🤖 AI Summary
This study addresses the limitations of existing automated sorting systems for industrial waste, which struggle with the high variability, clutter, and visual complexity of real-world waste streams, compounded by a lack of high-quality annotated data from authentic scenarios. To bridge this gap, the authors introduce SortWaste, the first densely annotated object detection dataset specifically designed for industrial waste sorting, along with ClutterScore—a novel metric that quantifies scene-level visual complexity using proxy variables such as object count, category and size entropy, and spatial overlap. Systematic evaluation of state-of-the-art detection models across varying complexity levels reveals significant performance degradation in highly cluttered scenes (e.g., mAP of 59.7% for plastics), highlighting current methodological limitations and establishing a standardized benchmark and toolkit for future research in waste detection.
📝 Abstract
The increasing production of waste, driven by population growth, has created challenges in managing and recycling materials effectively.

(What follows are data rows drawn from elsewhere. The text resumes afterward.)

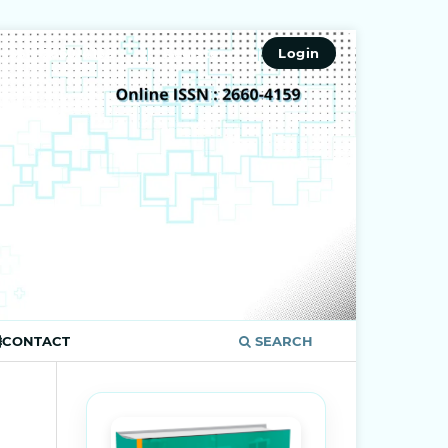
ISSN 2660-4159
Register
Login
CONTACT
SEARCH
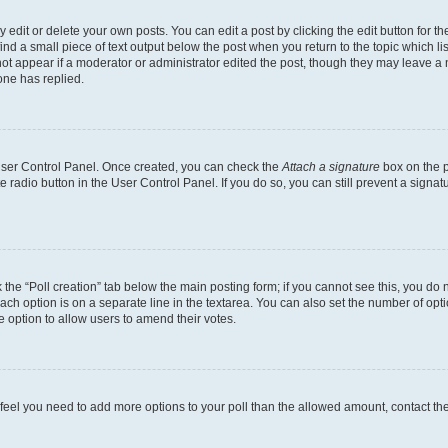
dit or delete your own posts. You can edit a post by clicking the edit button for the
ind a small piece of text output below the post when you return to the topic which li
not appear if a moderator or administrator edited the post, though they may leave a n
ne has replied.
 User Control Panel. Once created, you can check the
Attach a signature
box on the p
te radio button in the User Control Panel. If you do so, you can still prevent a sign
ck the “Poll creation” tab below the main posting form; if you cannot see this, you do 
each option is on a separate line in the textarea. You can also set the number of op
 the option to allow users to amend their votes.
you feel you need to add more options to your poll than the allowed amount, contact th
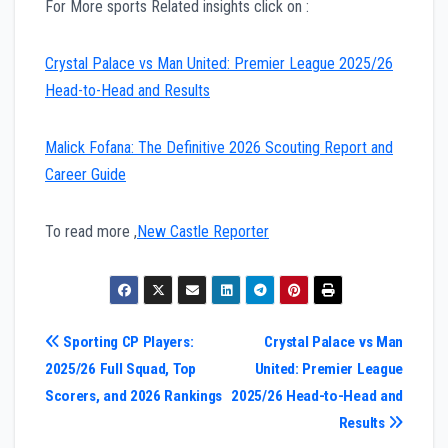
For More sports Related insights click on :
Crystal Palace vs Man United: Premier League 2025/26
Head-to-Head and Results
Malick Fofana: The Definitive 2026 Scouting Report and
Career Guide
To read more ,
New Castle Reporter
Post
Sporting CP Players:
Crystal Palace vs Man
2025/26 Full Squad, Top
United: Premier League
navigation
Scorers, and 2026 Rankings
2025/26 Head-to-Head and
Results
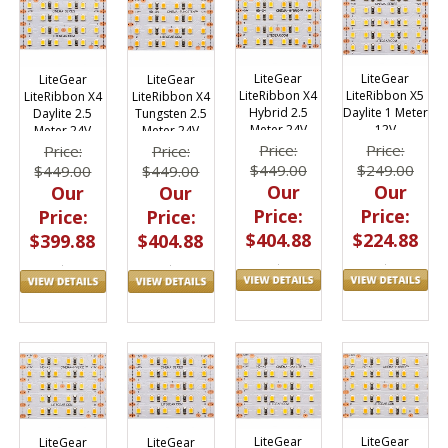
LiteGear
LiteGear
LiteGear
LiteGear
LiteRibbon X4
LiteRibbon X5
LiteRibbon X4
LiteRibbon X4
Hybrid 2.5
Daylite 1 Meter
Daylite 2.5
Tungsten 2.5
Meter 24V
12V
Meter 24V
Meter 24V
Price:
Price:
Price:
Price:
$449.00
$249.00
$449.00
$449.00
Our
Our
Our
Our
Price:
Price:
Price:
Price:
$404.88
$224.88
$399.88
$404.88
LiteGear
LiteGear
LiteGear
LiteGear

Manual waste sorting is a common practice; however, it remains inefficient for handling large-scale waste streams and presents health risks for workers. On the other hand, existing automated sorting approaches still struggle with the high variability, clutter, and visual complexity of real-world waste streams. The lack of real-world datasets for waste sorting is a major reason automated systems for this problem are underdeveloped. Accordingly, we introduce SortWaste, a densely annotated object detection dataset collected from a Material Recovery Facility. Additionally, we contribute to standardizing waste detection in sorting lines by proposing ClutterScore, an objective metric that gauges the scene's hardness level using a set of proxies that affect visual complexity (e.g., object count, class and size entropy, and spatial overlap). In addition to these contributions, we provide an extensive benchmark of state-of-the-art object detection models, detailing their results with respect to the hardness level assessed by the proposed metric. Despite achieving promising results (mAP of 59.7% in the plastic-only detection task), performance significantly decreases in highly cluttered scenes. This highlights the need for novel and more challenging datasets on the topic.